··· DATA FOR REVIEW
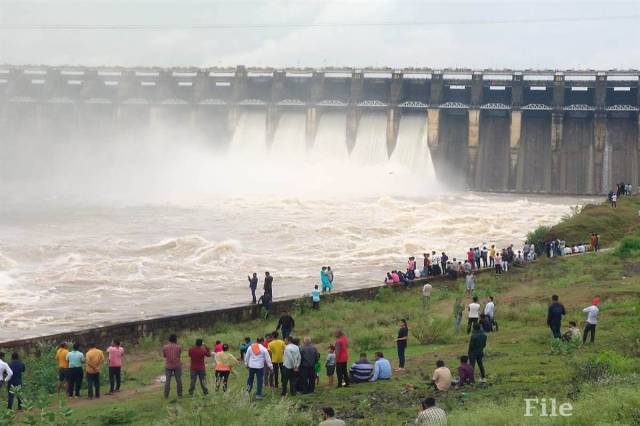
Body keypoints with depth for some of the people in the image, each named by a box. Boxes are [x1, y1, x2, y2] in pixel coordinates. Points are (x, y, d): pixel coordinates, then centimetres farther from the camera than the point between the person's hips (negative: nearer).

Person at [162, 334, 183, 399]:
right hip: (177, 365, 0)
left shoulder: (165, 347, -4)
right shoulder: (178, 347, -5)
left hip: (168, 366, 0)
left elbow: (164, 355, 9)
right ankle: (179, 395, 12)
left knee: (167, 381, 4)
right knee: (178, 380, 8)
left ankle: (166, 396, 2)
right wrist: (176, 344, 15)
······
▶ **EXERCISE**
Output an exact copy of the lines beginning at the one that holds "right ankle: (179, 395, 12)" and running through the final line of the records.

▶ **WRITTEN REPLY**
right ankle: (179, 395, 12)
left knee: (167, 381, 4)
right knee: (178, 380, 8)
left ankle: (166, 396, 2)
right wrist: (176, 344, 15)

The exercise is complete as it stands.